A few weeks’ ago, I wrote about the appalling Ken Livingstone’s rewrite of history and the failure of the BBC to correct the faulty facts. The BBC is unrepentant but Livingstone looks set to explore the wilderness at last. The man behind the exposure was John Mann, who called Livingstone a “nazi apologist”, and who had also attacked Livingstone earlier as a “bigot” when the ex-Mayor had pointed out that he thought the shadow Defence Minister Kevan Jones might “need psychiatric help”. This is what Livingstone said, “I think he might need some psychiatric help. He’s obviously very depressed and disturbed … He should pop off and see his GP before he makes these offensive comments.” It is very much a Livingstone put-down. Livingstone suggested that his spat with Mann, however, went back to his failure to campaign for Mann in Oldham during the general election. Another typical swipe. But well done, Mann!

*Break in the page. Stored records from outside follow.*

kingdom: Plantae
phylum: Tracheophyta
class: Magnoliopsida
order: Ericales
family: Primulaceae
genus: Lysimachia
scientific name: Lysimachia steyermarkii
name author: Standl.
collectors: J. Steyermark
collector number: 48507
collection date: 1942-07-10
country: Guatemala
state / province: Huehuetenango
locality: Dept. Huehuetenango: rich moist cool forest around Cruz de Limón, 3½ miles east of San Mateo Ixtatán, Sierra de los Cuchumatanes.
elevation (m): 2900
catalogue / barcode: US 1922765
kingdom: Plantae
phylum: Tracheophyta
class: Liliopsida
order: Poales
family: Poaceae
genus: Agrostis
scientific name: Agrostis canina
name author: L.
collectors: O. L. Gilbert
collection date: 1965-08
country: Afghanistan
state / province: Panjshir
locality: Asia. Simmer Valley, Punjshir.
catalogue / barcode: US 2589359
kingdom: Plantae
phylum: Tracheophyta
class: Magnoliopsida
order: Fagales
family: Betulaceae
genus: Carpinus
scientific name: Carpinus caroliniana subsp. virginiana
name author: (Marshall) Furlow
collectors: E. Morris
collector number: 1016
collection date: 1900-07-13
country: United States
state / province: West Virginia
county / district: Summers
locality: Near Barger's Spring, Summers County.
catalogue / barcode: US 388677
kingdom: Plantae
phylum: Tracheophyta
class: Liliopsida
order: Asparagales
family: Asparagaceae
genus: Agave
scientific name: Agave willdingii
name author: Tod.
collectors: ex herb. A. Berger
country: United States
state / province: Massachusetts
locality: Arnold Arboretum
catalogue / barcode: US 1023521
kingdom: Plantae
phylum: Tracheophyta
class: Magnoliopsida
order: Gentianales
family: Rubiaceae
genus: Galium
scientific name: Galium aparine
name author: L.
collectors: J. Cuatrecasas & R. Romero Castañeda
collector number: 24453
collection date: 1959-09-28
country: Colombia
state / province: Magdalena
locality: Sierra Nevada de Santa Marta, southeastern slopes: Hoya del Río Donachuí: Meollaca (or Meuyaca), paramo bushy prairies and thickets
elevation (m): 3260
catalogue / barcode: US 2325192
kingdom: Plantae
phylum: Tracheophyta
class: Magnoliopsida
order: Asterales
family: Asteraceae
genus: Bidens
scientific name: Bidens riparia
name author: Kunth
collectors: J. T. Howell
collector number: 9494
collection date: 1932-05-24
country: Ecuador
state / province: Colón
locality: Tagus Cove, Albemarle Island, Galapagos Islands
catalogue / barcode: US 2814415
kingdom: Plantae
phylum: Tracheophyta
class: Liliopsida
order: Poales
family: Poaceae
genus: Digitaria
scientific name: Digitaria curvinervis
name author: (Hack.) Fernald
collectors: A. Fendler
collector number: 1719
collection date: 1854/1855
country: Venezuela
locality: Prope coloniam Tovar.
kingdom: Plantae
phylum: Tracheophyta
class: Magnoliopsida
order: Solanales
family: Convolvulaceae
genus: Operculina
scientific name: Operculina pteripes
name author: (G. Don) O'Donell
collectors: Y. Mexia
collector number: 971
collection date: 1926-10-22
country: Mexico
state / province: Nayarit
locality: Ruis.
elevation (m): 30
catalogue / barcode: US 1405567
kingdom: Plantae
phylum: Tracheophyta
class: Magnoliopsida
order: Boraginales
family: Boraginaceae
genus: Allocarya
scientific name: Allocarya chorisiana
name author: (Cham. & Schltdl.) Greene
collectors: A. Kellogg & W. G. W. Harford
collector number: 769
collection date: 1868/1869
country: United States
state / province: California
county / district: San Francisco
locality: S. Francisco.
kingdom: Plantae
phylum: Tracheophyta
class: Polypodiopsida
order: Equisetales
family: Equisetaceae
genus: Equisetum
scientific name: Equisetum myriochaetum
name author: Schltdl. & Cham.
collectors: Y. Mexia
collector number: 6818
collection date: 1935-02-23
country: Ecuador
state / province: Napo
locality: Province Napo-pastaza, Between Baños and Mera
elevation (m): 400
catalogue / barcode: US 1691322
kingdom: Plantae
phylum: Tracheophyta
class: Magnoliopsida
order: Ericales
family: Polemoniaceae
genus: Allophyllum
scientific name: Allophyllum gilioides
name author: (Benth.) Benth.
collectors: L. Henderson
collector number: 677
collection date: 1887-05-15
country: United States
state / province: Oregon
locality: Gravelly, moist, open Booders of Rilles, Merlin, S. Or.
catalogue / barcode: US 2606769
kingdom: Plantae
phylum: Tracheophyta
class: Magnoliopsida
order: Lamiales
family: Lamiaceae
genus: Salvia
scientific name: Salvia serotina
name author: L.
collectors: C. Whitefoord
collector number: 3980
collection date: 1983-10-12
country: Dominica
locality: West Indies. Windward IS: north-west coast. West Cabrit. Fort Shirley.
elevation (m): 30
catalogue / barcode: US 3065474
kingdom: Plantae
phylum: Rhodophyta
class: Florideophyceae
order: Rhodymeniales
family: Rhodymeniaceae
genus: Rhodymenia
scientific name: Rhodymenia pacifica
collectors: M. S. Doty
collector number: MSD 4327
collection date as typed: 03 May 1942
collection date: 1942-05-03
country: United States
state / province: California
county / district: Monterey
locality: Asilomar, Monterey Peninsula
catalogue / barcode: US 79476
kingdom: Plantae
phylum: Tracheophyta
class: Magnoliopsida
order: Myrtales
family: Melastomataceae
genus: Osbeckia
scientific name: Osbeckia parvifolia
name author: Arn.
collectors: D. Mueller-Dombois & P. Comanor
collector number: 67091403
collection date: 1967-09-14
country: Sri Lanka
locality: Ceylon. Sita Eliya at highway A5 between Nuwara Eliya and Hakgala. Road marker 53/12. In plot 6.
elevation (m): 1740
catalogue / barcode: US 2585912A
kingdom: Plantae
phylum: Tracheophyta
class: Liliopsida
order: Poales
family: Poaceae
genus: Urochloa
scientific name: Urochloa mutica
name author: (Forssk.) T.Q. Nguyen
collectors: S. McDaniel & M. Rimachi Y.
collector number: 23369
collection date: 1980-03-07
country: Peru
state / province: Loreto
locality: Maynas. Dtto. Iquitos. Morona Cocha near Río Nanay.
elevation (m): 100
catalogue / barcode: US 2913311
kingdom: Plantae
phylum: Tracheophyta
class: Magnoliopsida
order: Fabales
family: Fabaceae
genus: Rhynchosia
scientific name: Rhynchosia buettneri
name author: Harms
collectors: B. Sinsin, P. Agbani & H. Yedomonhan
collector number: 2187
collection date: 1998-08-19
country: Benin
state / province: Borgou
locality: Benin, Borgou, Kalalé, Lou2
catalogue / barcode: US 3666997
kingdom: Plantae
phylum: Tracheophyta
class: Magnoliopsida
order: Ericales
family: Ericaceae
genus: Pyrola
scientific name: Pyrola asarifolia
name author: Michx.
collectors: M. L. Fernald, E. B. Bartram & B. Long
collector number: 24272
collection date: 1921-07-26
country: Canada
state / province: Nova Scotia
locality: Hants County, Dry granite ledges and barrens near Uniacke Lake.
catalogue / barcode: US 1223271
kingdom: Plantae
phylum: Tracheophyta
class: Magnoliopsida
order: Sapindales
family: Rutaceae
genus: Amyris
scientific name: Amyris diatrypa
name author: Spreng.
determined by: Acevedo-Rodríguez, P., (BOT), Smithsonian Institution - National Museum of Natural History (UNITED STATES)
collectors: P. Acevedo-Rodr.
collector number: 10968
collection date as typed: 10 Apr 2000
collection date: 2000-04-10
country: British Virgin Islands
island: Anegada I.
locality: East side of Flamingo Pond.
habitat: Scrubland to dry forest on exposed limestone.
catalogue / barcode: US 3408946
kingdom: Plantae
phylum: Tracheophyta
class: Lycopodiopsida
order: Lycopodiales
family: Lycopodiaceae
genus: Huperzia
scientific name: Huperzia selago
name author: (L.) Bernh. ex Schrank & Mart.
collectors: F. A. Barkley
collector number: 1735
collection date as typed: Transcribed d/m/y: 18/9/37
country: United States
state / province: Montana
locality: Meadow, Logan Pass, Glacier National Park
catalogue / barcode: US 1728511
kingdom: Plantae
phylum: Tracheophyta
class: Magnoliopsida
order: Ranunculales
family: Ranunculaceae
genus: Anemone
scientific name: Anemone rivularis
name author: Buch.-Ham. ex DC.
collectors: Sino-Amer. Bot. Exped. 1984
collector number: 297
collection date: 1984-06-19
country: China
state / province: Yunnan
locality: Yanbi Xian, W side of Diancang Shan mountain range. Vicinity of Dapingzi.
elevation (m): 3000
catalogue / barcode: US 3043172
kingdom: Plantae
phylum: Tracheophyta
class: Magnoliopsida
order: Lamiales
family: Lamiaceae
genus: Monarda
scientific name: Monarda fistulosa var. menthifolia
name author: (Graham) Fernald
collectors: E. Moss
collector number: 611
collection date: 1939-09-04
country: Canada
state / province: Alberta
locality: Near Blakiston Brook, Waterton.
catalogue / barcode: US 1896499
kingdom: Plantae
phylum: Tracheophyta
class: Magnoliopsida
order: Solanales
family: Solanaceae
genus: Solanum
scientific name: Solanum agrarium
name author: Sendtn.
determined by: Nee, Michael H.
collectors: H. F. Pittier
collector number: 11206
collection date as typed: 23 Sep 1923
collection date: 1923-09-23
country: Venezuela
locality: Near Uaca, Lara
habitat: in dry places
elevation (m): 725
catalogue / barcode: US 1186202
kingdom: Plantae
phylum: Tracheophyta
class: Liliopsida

It all seems a bit personal, of course. When the two of them were on the radio, Livingstone said, “You’re on the radio and TV all the time, criticising what this party leadership is doing. All the time.” mm. It is an Edward Lear instance of the pot bashing the kettle.
And in response, Mann said this,
“You are a bully attacking Kevan Jones. Your language is appalling. You’re a bigot. You’ve failed to apologise … Even today, you’re failing to do so.” whereupon David Mellor butted in and added, “Can listeners kindly be reminded that these are two members of the Labour party who’ve been discussing their love for one another.”
However, Livingstone has a point. Whenever he knocks him down, Mr Mann keeps popping up like some sort of puppet- but the issues are so much bigger than a punch and judy booth.
I think Mann looks alot like Neil Morrissey of “Men Behaving Badly” fame.
Mr Mann is also the MP who blew the whistle on abuse in Westminster, amid lurid tales of child strangulation in the 1980s. This, in turn, led to the hounding of Leon Brittan and Edward Heath. Unfortunate: stories have been leaking for years about the former PM but I think the idea that such an introverted man was involved in any groups is absurd, lurid and foundless. De Mortuis nil nisi bonum. Today, Mr Mann has announced that he is voting against his party for Brexit. I suppose that says rather more about Mr Corbyn’s lacklustre leadership than it says about Mr Mann’s ability to grab headlines.
On Friday I did an interview for local radio about the Lear project. This is the first time I have done anything for this beyond the few exhibitions. It has been, now, nearly 10 years in development so it is well-worth talking about and here are some sketches in preparation for Lear’s most famous poem that closes the documentary. More, undoubtedly, about this later on!